Net-à-porter, che nel 2011 dichiarava 6,5 milioni di utenti al mese, ha infatti attivato dal 11 luglio e fino al labor day, il 2 settembre 2013, un sistema di consegna a domicilio nelle lussuose ville degli Hamptons, buen retiro estivo dei newyorkesi Upper east side. Il tutto, ovviamente, in giornata: tutti gli ordini effettuati prima delle 10 di mattina verranno recapitati tra le 5 e le 9 di sera direttamente nella propria mansion sulla spiaggia. Tutto grazie a un accordo con la compagnia aerea The Standard e tutto a prezzi non esorbitanti: l’home delivery a Southampton, Bridgehampton, East Hampton, Sag Harbor, Sagaponack, Amagansett, Wainscott, Water Mill e Montauk costa solo 25 dollari. Insomma: se, trovandovi ovviamente negli Hamptons, sentiste l’esigenza di indossare un abito rosso a cena, potreste svegliarvi presto e ordinarlo tranquillamente su Internet, sperando che la consegna avvenga entro le 9 pm.

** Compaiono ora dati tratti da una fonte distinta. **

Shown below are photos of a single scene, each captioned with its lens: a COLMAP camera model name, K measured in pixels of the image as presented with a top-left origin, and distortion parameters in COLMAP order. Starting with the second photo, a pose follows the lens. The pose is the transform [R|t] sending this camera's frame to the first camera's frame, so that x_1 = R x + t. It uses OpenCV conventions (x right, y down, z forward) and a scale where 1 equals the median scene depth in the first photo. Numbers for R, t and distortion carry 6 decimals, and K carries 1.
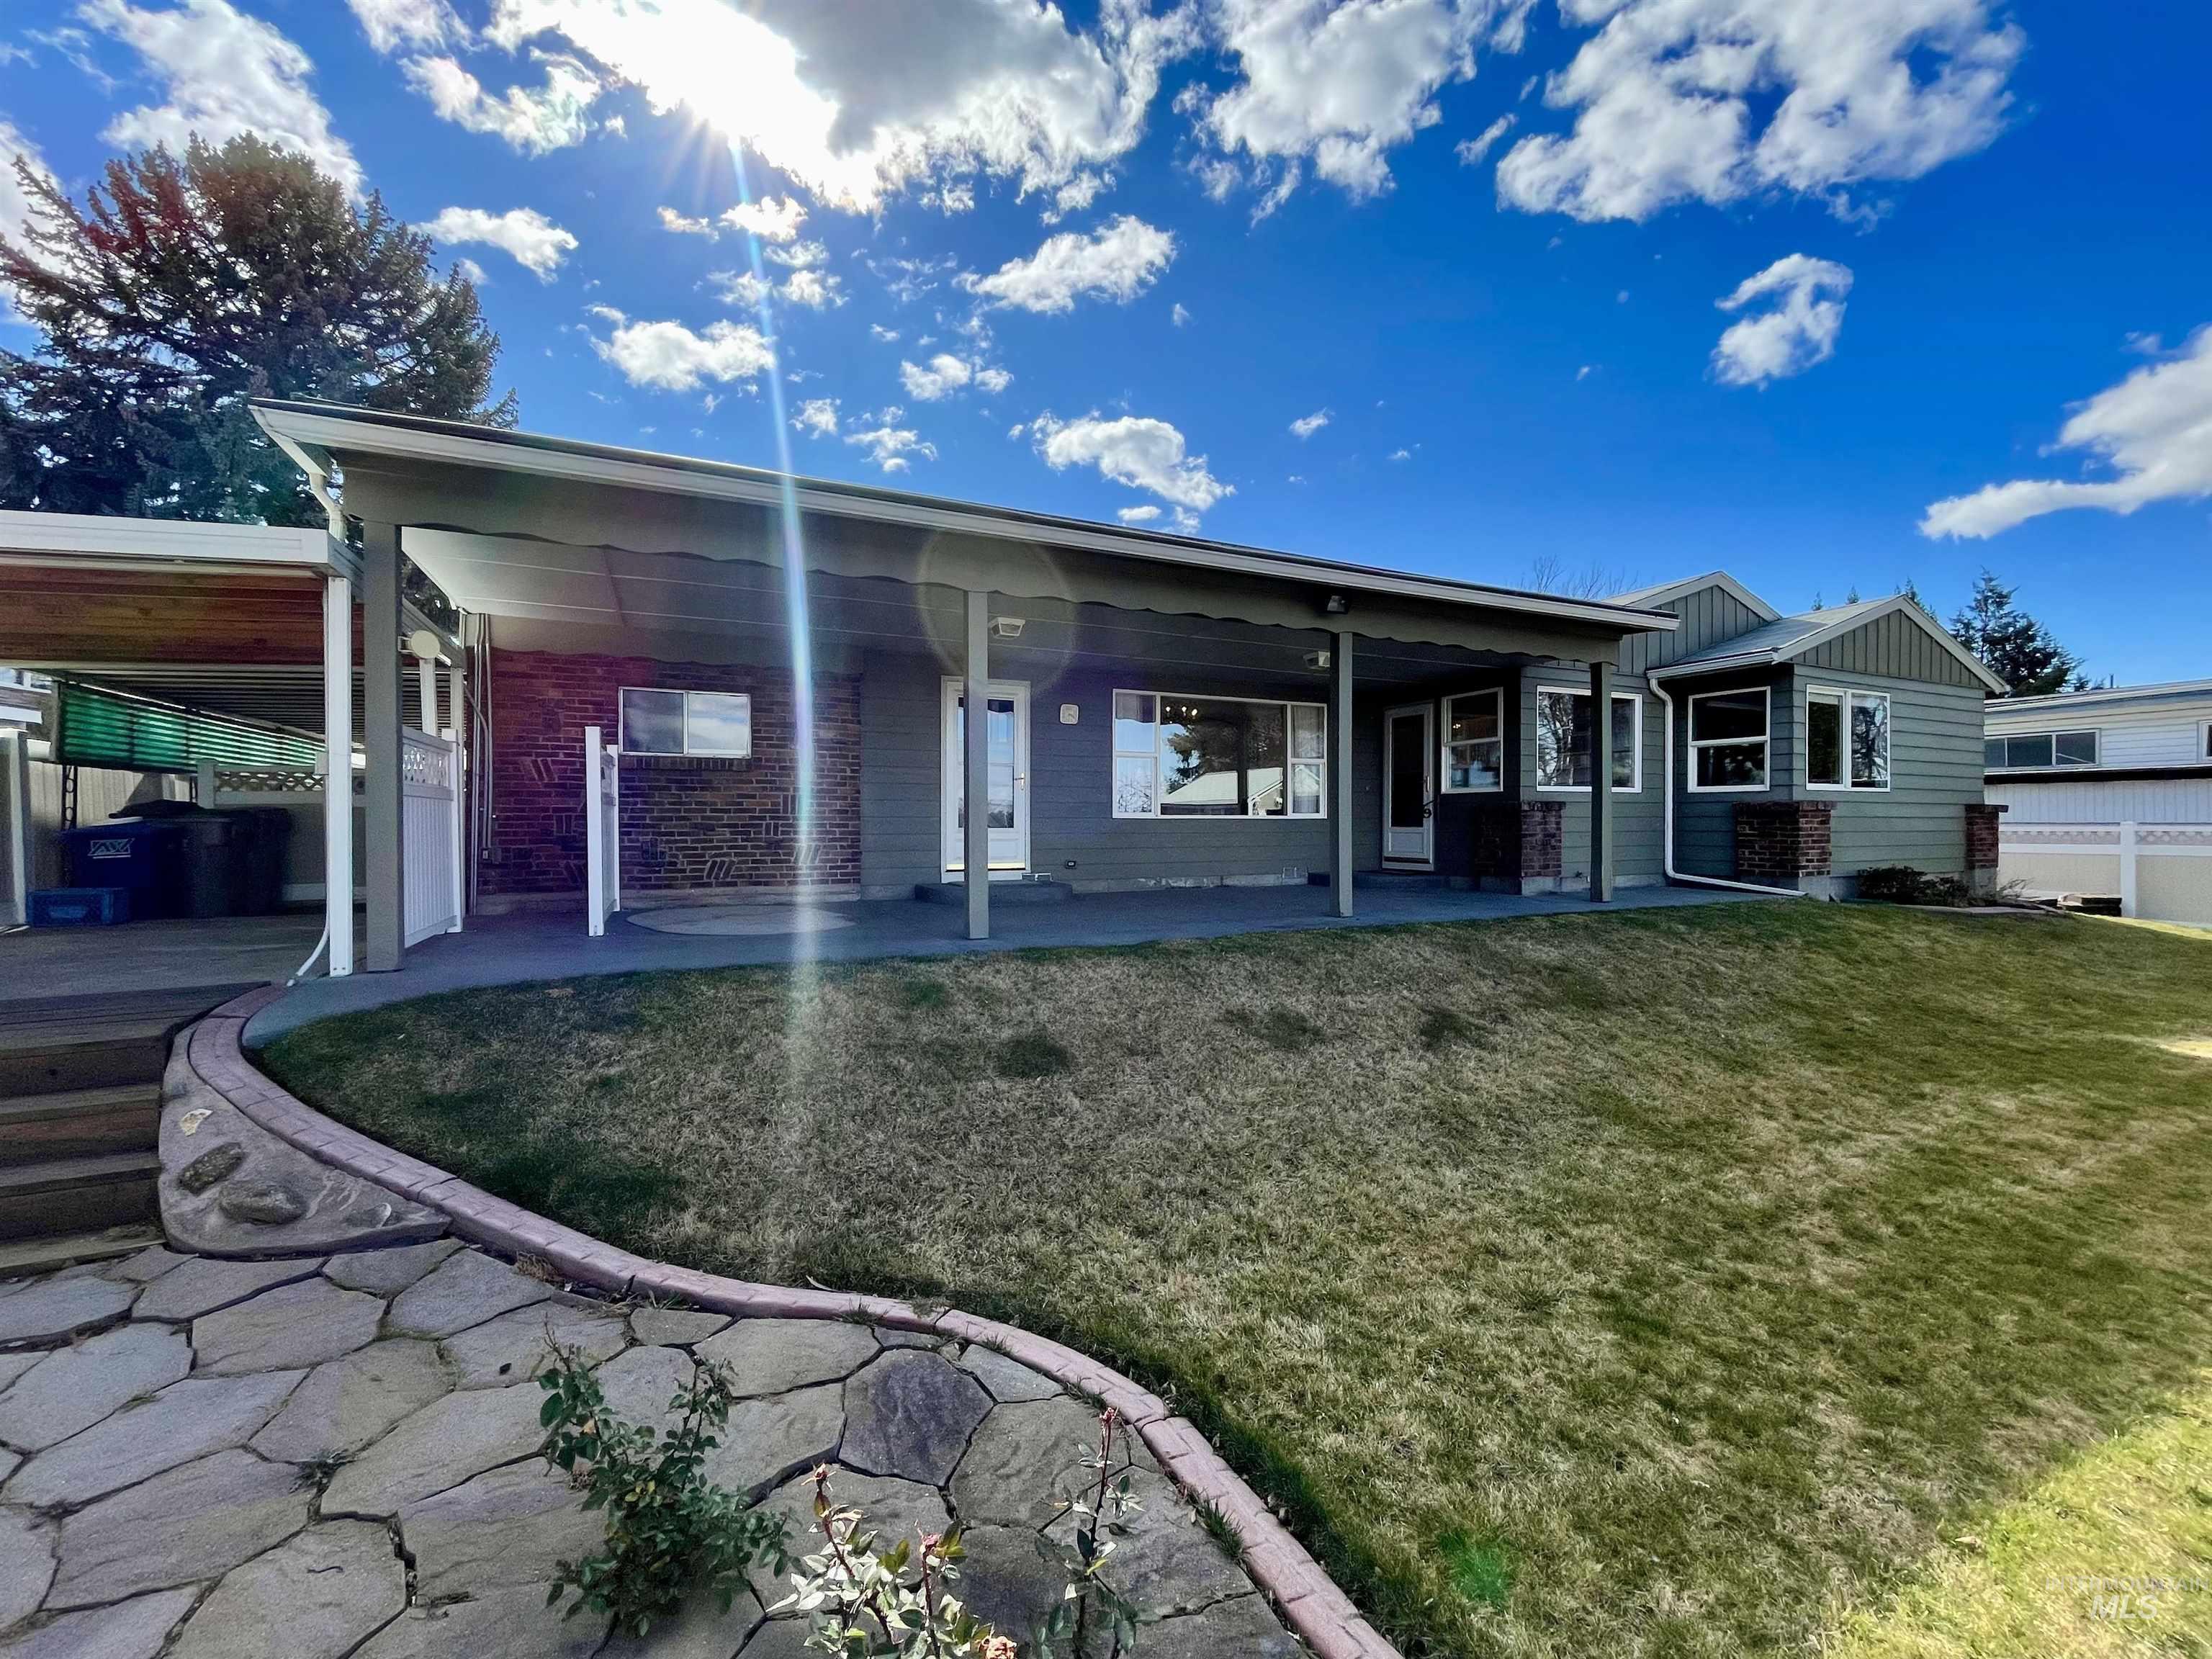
lens RADIAL K [[886.4, 0, 1106.2], [0, 886.4, 831.8], [0, 0, 1]] dist [0.008286, -0.006412]
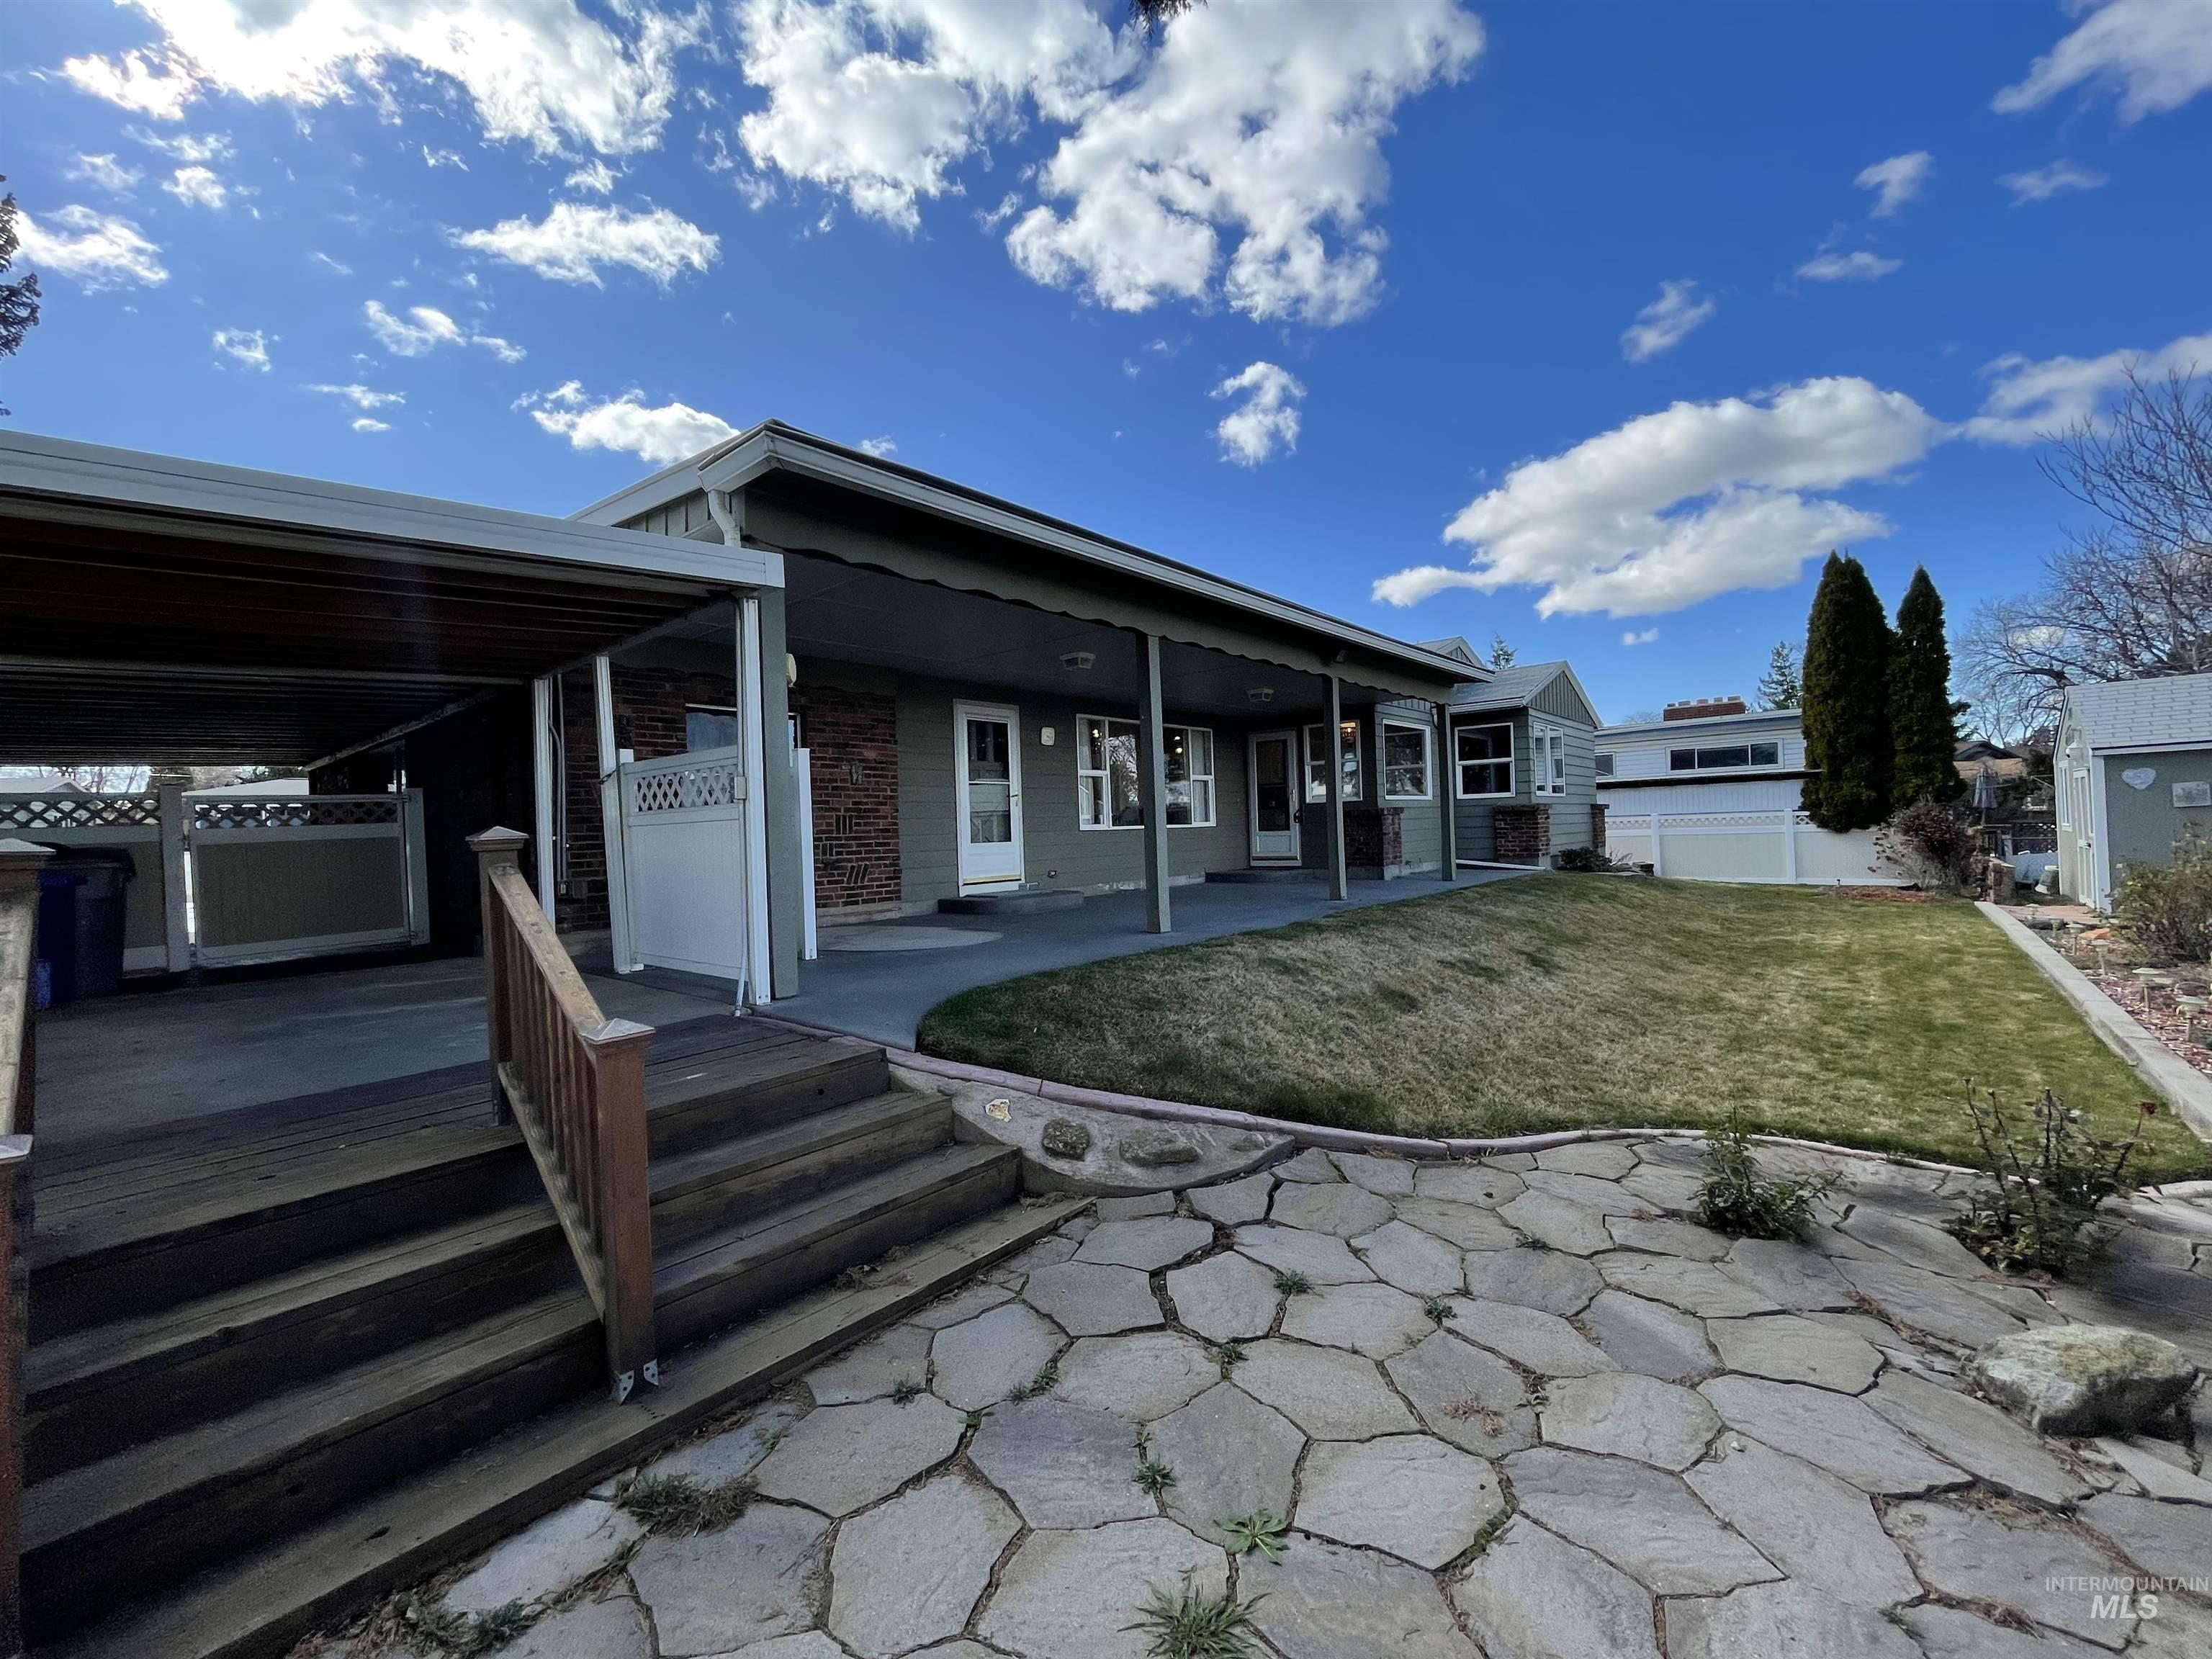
lens RADIAL K [[886.4, 0, 1106.2], [0, 886.4, 831.8], [0, 0, 1]] dist [0.008286, -0.006412]
pose [[0.915215, -0.030338, 0.401822, -0.435880], [0.036901, 0.999282, -0.008602, -0.003071], [-0.401272, 0.022700, 0.915678, -0.027424]]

Tutti gli ordini effettuati prima delle 10 di mattina verranno recapitati tra le 5 e le 9 di sera alla propria mansion

L’home delivery ha rappresentato e rappresenta un potentissimo agente accelerante per il business dell’e-commerce di moda e di lusso, che dai 6,2 miliardi di euro fatturati nel 2012 arriverà a fatturarne 11 entro il 2015 (fonte: Altagamma). In mercati geograficamente ampi come la Cina e la Russia, ma anche gli stessi Usa, la consegna a domicilio è l’unico veicolo attraverso cui i clienti più abbienti – ma meno vicini agli hub del lusso come Shanghai, Beijing, New York o Mosca – possono esaudire tutti i loro desideri. Recapitare prodotti di lusso in breve tempo e ad un costo non eccessivo è una delle sfide più urgenti che gli operatori e-commerce devono affrontare: la questione, infatti, pesa non poco sulla competitività dei siti di e-commerce. Le strategie adottate sono diverse: dalla consegna flash – in meno di 24 ore, appunto – a quella gratuita, che scatta una volta superata una certa soglia di spesa oppure è riservata a un gruppo di clienti affezionati.

Che poi vedersi consegnare un pacco è già bello di per sé – lo si ritira, lo si scarta: è un po’ come se fosse Natale, no?  –, ma vederselo recapitare al tramonto, da un idrovolante rosso fuoco direttamente sulla spiaggia, beh, forse vale un acquisto nemmeno troppo urgente.